Work order » An acceptable answer repeats exactly the line with "12/21/2018 01:21 AM |" and each line after it through the end of the entries, and includes nothing else.

Data for processing »
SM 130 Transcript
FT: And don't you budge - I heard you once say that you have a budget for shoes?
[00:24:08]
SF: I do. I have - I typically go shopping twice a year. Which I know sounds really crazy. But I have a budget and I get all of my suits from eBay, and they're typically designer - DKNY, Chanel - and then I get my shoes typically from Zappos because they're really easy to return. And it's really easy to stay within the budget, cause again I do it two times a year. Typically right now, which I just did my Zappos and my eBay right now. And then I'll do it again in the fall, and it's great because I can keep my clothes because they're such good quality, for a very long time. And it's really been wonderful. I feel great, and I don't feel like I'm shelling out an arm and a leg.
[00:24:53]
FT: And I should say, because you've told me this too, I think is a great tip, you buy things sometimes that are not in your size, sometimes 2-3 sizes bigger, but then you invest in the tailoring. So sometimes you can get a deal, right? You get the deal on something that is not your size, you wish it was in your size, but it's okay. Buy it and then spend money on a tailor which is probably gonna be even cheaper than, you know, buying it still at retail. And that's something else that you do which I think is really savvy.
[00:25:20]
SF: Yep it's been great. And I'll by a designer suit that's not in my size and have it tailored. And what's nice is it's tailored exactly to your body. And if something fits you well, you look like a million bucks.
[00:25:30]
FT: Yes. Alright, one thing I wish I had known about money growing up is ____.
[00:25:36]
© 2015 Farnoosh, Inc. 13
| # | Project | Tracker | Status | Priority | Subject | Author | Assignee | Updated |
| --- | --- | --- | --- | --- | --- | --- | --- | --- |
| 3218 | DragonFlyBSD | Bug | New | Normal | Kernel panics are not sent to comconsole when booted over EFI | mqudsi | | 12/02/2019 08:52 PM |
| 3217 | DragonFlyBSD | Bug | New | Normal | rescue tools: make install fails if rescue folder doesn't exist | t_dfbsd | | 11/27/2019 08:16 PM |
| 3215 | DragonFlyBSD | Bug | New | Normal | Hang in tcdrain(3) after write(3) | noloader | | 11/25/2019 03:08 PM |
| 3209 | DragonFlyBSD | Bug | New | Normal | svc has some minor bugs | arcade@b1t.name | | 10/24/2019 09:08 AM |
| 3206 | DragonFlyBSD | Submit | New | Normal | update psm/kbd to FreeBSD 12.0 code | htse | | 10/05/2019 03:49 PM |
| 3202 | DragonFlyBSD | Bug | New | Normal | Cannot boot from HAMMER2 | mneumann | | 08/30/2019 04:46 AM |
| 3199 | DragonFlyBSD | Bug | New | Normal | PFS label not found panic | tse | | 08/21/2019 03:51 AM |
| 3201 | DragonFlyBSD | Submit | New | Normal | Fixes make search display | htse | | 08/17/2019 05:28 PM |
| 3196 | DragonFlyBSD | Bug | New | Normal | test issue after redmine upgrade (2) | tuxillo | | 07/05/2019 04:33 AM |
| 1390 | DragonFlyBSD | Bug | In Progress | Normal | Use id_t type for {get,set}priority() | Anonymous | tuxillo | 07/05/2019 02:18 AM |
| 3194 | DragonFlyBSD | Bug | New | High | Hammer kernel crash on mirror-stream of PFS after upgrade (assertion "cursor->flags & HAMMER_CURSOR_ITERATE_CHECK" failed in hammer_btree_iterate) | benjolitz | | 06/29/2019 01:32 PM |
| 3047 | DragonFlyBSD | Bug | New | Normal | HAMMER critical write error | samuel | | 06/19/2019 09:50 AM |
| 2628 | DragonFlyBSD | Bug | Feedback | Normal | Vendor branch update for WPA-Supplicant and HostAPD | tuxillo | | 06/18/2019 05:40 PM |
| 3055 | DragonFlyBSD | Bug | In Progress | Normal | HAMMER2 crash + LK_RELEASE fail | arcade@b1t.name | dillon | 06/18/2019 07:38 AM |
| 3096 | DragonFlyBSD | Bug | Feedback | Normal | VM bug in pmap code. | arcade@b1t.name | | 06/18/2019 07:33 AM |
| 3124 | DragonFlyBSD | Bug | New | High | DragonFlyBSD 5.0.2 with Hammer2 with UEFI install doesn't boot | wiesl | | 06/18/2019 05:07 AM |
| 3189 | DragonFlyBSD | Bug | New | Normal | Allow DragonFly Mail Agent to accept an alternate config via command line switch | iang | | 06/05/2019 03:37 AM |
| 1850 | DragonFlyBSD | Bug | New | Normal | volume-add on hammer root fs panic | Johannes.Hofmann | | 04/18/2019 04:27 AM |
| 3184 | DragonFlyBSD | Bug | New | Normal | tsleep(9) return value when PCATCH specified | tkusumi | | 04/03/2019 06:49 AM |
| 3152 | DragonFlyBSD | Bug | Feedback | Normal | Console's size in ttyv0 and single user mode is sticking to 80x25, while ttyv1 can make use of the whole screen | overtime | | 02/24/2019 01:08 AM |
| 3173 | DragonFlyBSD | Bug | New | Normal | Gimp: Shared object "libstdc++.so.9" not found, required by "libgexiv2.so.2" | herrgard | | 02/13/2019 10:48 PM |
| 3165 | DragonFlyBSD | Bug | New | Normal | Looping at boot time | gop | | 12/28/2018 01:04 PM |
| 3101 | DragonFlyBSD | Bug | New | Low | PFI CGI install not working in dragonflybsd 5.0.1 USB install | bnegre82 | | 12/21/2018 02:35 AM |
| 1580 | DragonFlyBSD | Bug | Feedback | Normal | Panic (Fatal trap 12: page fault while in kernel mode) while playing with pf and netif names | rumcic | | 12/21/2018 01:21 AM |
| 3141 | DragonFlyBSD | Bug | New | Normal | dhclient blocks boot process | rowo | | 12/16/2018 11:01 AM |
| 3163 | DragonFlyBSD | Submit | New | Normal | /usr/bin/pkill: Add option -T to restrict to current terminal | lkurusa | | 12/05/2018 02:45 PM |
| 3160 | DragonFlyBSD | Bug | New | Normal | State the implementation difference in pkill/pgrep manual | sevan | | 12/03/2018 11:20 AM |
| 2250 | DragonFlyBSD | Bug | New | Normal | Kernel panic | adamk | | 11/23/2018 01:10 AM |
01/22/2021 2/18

Answer to this exercise »
| 1580 | DragonFlyBSD | Bug | Feedback | Normal | Panic (Fatal trap 12: page fault while in kernel mode) while playing with pf and netif names | rumcic | | 12/21/2018 01:21 AM |
| 3141 | DragonFlyBSD | Bug | New | Normal | dhclient blocks boot process | rowo | | 12/16/2018 11:01 AM |
| 3163 | DragonFlyBSD | Submit | New | Normal | /usr/bin/pkill: Add option -T to restrict to current terminal | lkurusa | | 12/05/2018 02:45 PM |
| 3160 | DragonFlyBSD | Bug | New | Normal | State the implementation difference in pkill/pgrep manual | sevan | | 12/03/2018 11:20 AM |
| 2250 | DragonFlyBSD | Bug | New | Normal | Kernel panic | adamk | | 11/23/2018 01:10 AM |
01/22/2021 2/18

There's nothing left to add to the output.